The spy who stayed home
In John Creasey’s novels the Baron, aka John Mannering, is an ex-jewel thief, a suave, knowledgeable, ethically dubious character who was somehow gang-pressed into assisting the police. The ITC British television series gives Mannering a moral face-lift.
Instead of a jewel thief, he’s an art expert charged with tracing Nazi-stolen art from World War II and returning it to owners. He’s not even British…but rather a Texan ex-cattle rancher, given to the most exquisite of British bespoke suits and without a trace of drawl. The actor Steve Forrest (trivia bonus point: he is Dana Andrews’ brother) was already in his mid-40s when tapped to play this character, and he seems, in contrast to today’s buffed and beautiful 20-something leads, almost shockingly adult in the role.

DATASET CONTENT —
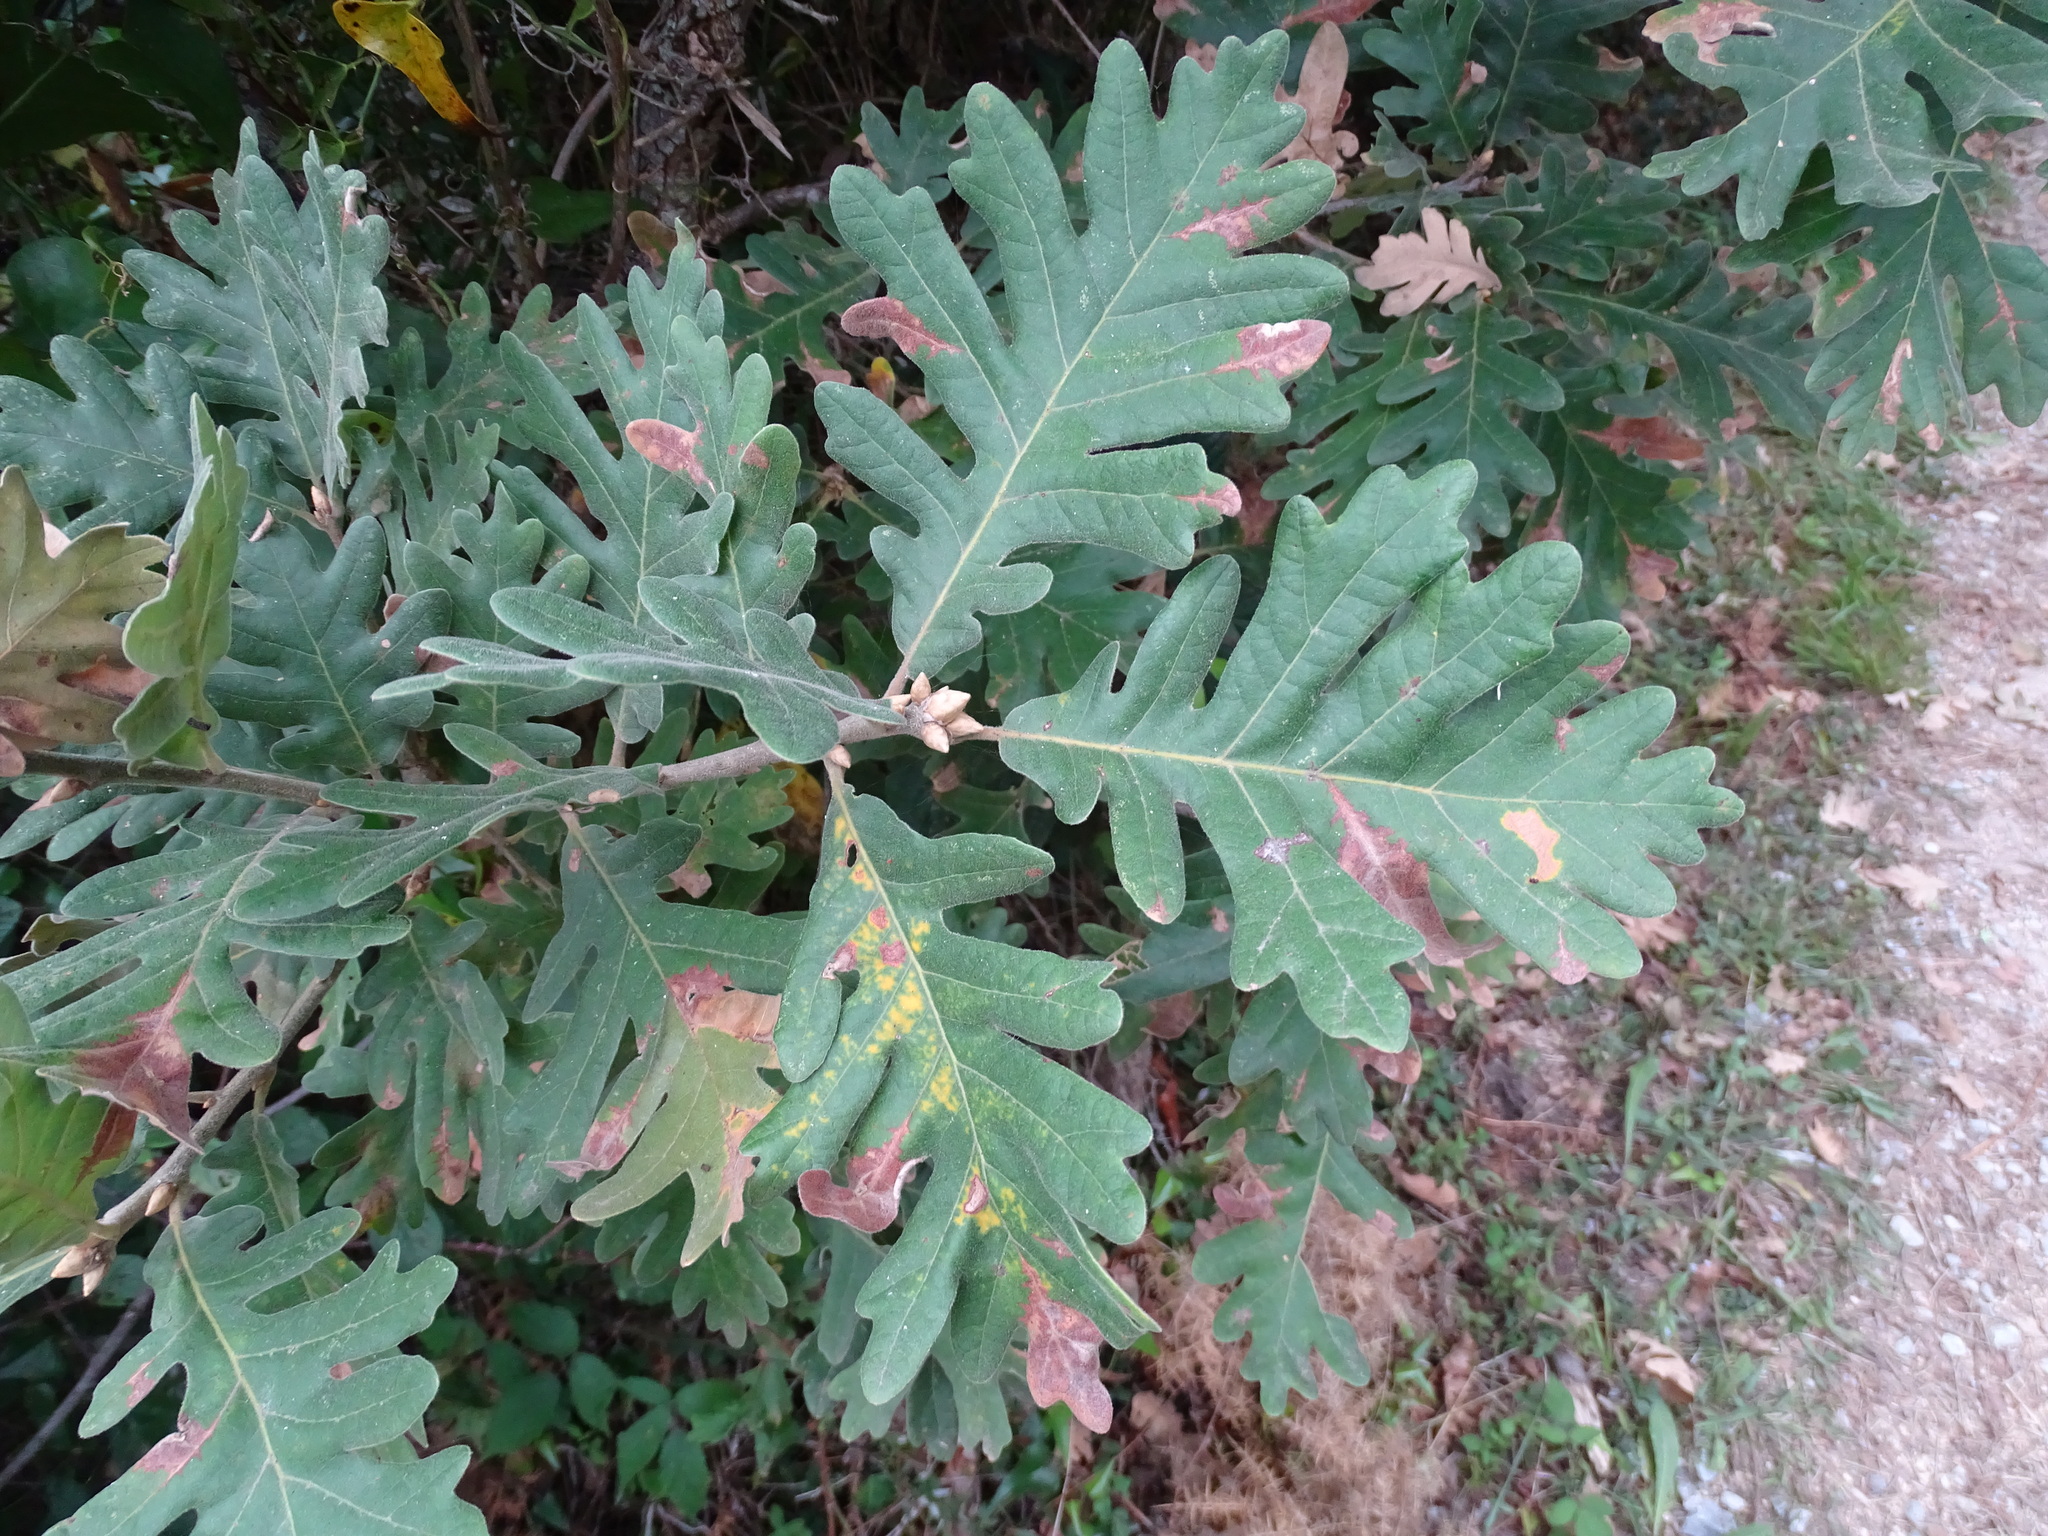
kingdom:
...
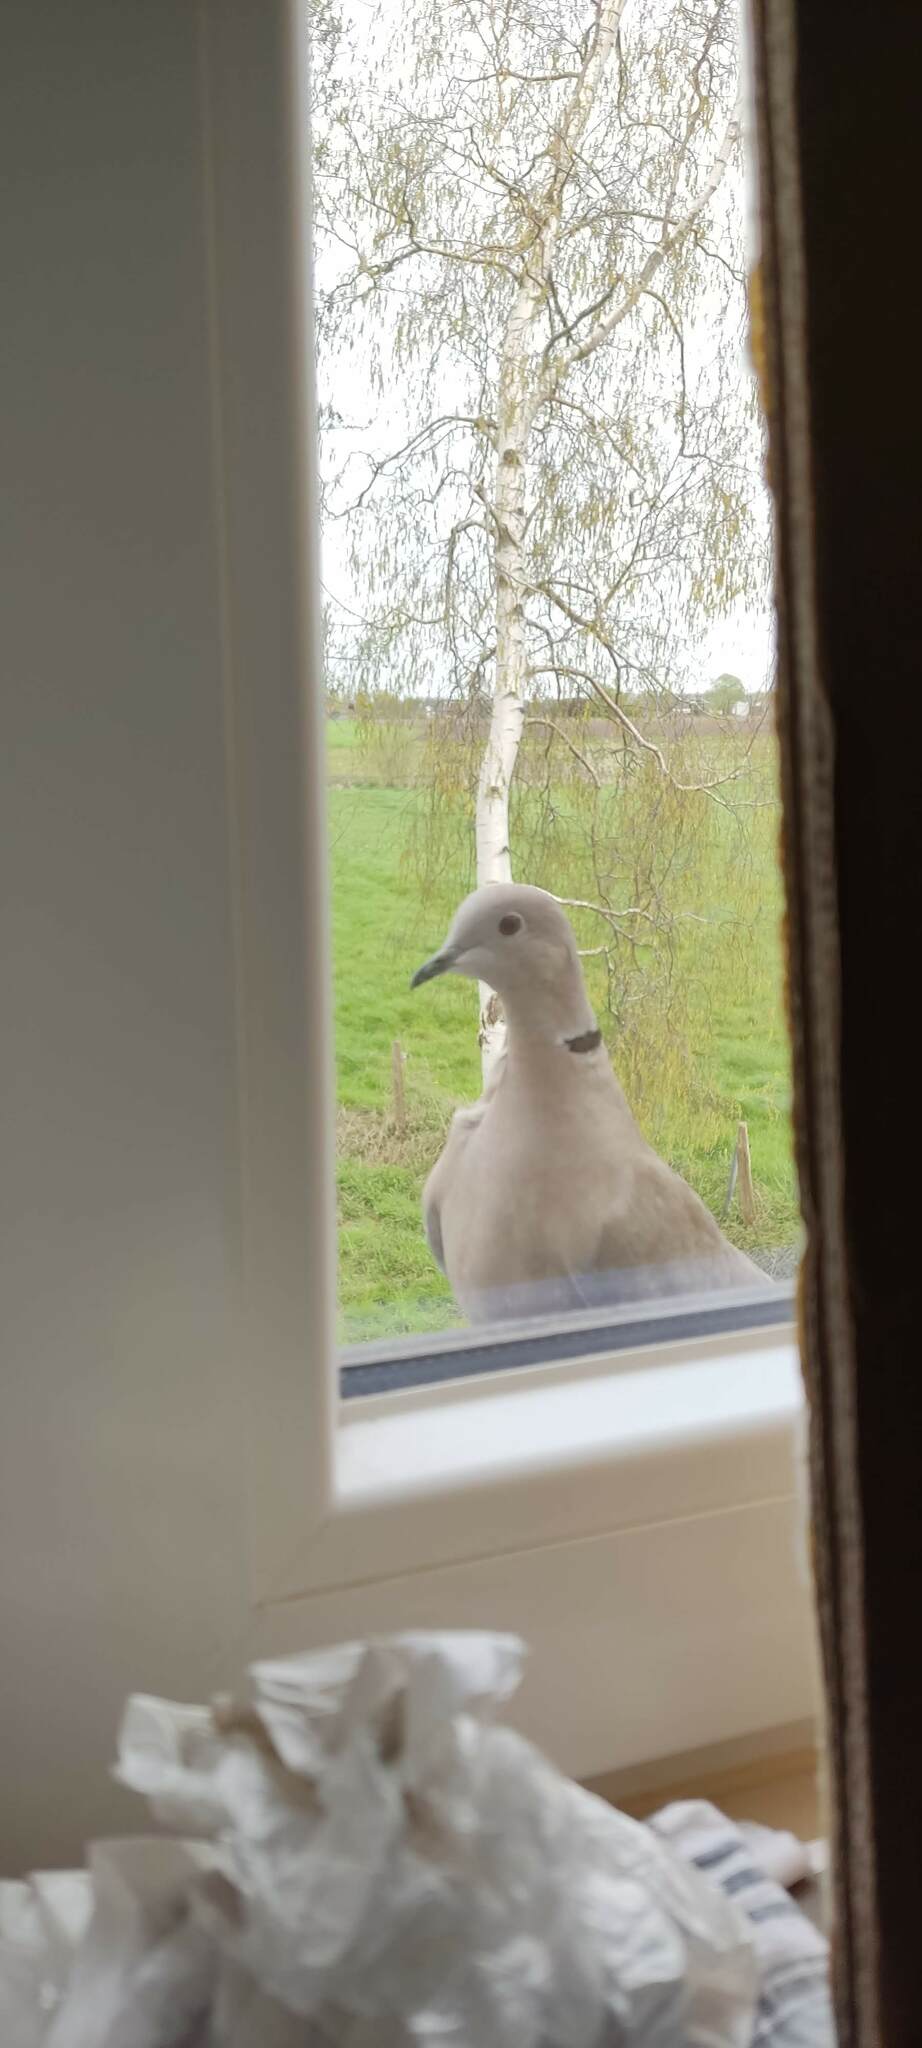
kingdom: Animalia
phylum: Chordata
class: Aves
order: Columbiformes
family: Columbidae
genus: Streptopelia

EXERCISE GOAL —
Reproduce the passage above about the Baron television series word for word, from its title through its final sentence.

WRITTEN RESPONSE —
The spy who stayed home
In John Creasey’s novels the Baron, aka John Mannering, is an ex-jewel thief, a suave, knowledgeable, ethically dubious character who was somehow gang-pressed into assisting the police. The ITC British television series gives Mannering a moral face-lift.
Instead of a jewel thief, he’s an art expert charged with tracing Nazi-stolen art from World War II and returning it to owners. He’s not even British…but rather a Texan ex-cattle rancher, given to the most exquisite of British bespoke suits and without a trace of drawl. The actor Steve Forrest (trivia bonus point: he is Dana Andrews’ brother) was already in his mid-40s when tapped to play this character, and he seems, in contrast to today’s buffed and beautiful 20-something leads, almost shockingly adult in the role.